*** Page text Section Begins ***

The optimization above replaces W2->Server and Server->W3 context switches
with a single W2->W3 context switch, which is a material performance gain.

In addition, when W1 calls mutex::unlock(), the scheduling code determines
that W2 is waiting on the mutex, and thus calls W2::wake() from the context of
running W1 (you asked earlier why do we need "WAKE_ONLY").

There are several other similar "cooperative" worker-to-worker context switches
used in "handcrafted" userspace synchronization primitives, the most obvious
is a producer-consumer queue: the producer (W1) prepares an item or several,
and context-switches to the consumer (W2) for the latter to consume the items.

If the producer has more items to produce, it will call W2::wake() instead of
context-switching into it.

I hope the above discussion explains why worker-to-worker context switches,
as well as workers waking another workers, are useful/needed.

================ worker timeouts

Timeouts now are easy to explain: mutex::lock() and condvar::wait() have
timeouts, so workers waiting on these primitives naturally wait with timeouts;
if sys_umcg_wait() supports worker timeouts, this is it, all is simple; if
it does not, the userspace now has to implement the whole timeout machinery,
in order to wake these sleeping workers when their timeouts expire.

=========== signals and the general approach

My version of the patchset has all of these things working. What it
does not have,
compared to the new approach we are discussing here, is runqueues per server
and proper signal handling (and potential integration with proxy execution).

Runqueues per server, in the LAZY mode, are easy to emulate in my patchset:
nothing prevents the userspace to partition workers among servers, and have
servers that "own" their workers to be pointed at by idle_server_tid_ptr.

The only thing that is missing is proper treating of signals. But my patchset
does ensure a single running worker per server, had pagefaults and preemptions
sorted out, etc. Basically, everything works except signals. This patchet
has issues with pagefaults, worker timeouts, worker-to-worker context
switches (do workers move runqueues when they context switch?), etc.

And my patchset now actually looks smaller and simpler, on the kernel side,
that what this patchset is shaping up to be.

What if I fix signals in my patchset? I think the way you deal with signals
will work in my approach equally well; I'll also use umcg_kick() to preempt
workers instead of sending them a signal.

What do you think? If signals work in my patchset, why this new approach has
that my version does not?

Thanks,
Peter

*** Page text Section Ends ***
*** Information given Section Begins ***

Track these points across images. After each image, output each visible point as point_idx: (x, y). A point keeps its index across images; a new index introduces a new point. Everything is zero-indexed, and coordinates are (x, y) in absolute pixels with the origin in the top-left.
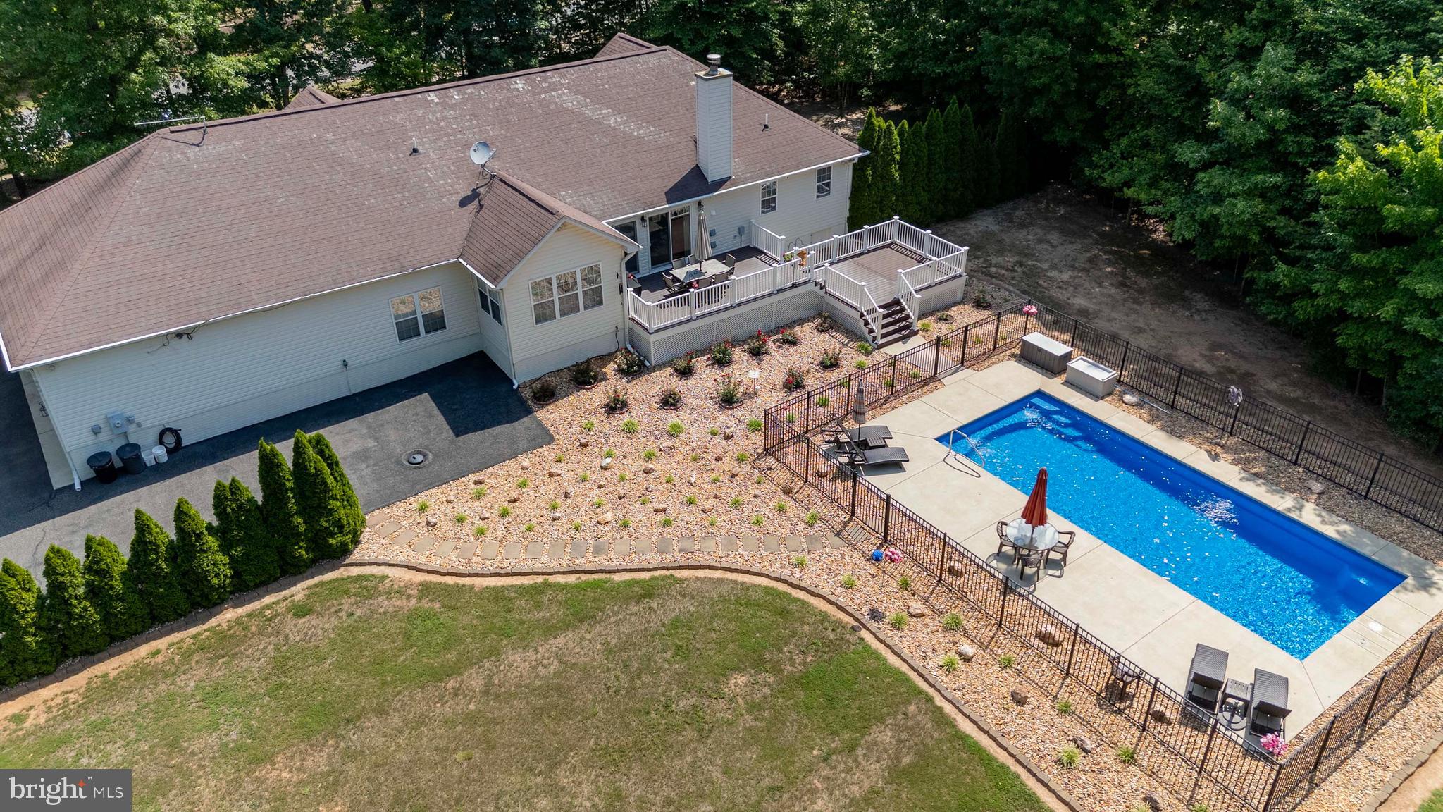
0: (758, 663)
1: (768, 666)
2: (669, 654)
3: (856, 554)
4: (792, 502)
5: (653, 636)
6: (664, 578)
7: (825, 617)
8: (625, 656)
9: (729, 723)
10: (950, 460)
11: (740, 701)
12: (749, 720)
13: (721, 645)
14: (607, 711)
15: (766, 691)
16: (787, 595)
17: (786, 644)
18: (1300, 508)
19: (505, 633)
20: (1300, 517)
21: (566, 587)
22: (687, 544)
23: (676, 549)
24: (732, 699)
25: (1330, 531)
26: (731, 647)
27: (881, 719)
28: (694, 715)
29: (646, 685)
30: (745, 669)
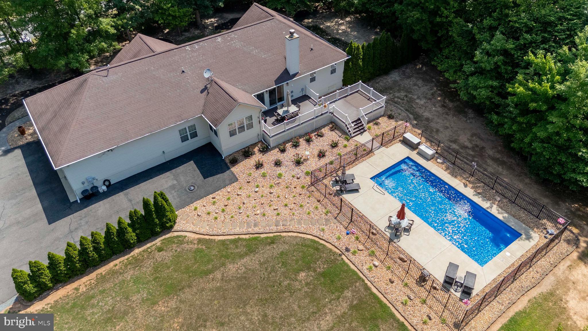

*** Information given Section Ends ***

Requirement:
Update the stretch of the patchset discussion from "If the producer" through "workers, are useful/needed." so that "producer" becomes "sender". The data is irrelevant to what is asked here.

Response for this exercise:
If the sender has more items to produce, it will call W2::wake() instead of
context-switching into it.

I hope the above discussion explains why worker-to-worker context switches,
as well as workers waking another workers, are useful/needed.